Sobre a Diretor: Pier Paolo Pasolini nasceu em Bolonha, Itália, em 5 de março de 1922. Era filho de um militar e de uma professora primária. Já escrevia poemas aos sete anos de idade. Graduou-se em Literatura pela Universidade de Bolonha. Foi professor, escreveu livros de poemas, novelas e peças de teatro. Filiou-se ao Parido Comunista Italiano, mas foi expulso quando assumiu sua homossexualidade e foi acusado de corrupção de menores. Em 1950, mudou-se para Roma com sua mãe. Em 1961 dirigiu seu primeiro longa, Accattone – Desajuste Social, retratando a vida marginal de um cafetão.
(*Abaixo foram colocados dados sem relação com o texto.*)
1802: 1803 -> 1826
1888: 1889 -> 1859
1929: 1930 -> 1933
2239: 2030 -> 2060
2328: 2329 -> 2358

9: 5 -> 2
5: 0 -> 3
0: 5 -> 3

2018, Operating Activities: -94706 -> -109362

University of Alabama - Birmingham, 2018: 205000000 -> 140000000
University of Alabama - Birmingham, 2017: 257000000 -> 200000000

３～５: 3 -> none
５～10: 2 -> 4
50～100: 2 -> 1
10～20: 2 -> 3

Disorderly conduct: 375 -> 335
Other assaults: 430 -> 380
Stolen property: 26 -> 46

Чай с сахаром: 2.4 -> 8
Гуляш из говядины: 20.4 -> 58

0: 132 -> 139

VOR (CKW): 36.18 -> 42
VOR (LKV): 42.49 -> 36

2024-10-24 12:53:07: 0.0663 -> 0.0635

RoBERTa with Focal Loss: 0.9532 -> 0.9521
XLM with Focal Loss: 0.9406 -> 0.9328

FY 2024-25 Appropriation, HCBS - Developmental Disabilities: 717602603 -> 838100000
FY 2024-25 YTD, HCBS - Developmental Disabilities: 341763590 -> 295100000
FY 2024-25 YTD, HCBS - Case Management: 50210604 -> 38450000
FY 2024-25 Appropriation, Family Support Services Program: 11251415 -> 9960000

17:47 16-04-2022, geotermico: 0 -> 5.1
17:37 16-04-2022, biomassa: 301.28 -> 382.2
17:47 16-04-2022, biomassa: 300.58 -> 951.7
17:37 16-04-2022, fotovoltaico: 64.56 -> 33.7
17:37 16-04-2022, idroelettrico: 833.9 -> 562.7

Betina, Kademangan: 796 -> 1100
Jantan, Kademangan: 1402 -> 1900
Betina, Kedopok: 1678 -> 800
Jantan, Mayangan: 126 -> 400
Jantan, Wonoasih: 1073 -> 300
Dirigiu 28 filmes, entre longas, curtas, documentários, entre eles: Mamma Roma (1962); o episódio “A Ricota” do longa Rogopag – Relações Humanas (1963) foi considerado blasfemo e Pasolini chegou a ser preso; O Evangelho Segundo São Mateus (1964), ganhou o Leão de Prata no Festival de Veneza; Gaviões e Passarinhos (1966); Édipo Rei (1967); Teorema (1968); Decameron (1971), ganhou o Urso de Prata no Festival de Berlim; Os Contos de Canterbury (1972), ganhou o Urso de Ouro no Festival de Berlim; As Mil e Uma Noites (1974), recebeu o Grande Prêmio do Júri no Festival de Cannes; Saló, ou os 120 Dias de Sodoma (1975), baseado em obra do Marquês de Sade, um dos filmes mais polêmicos e censurados da história do cinema. Foi assassinado em circunstâncias ainda não esclarecidas em 2 de novembro de 1975. No filme Pasolini (2014), Abel Ferrara mostra as últimas horas da vida do diretor, com Willem Dafoe no papel-título. Este filme sobre ele foi discutido pelo Grupo Cinema Paradiso, em 2015, quando aproveitamos para conversar um pouco sobre sua obra, mas esta será a primeira vez que o grupo vai discutir um filme de Pasolini.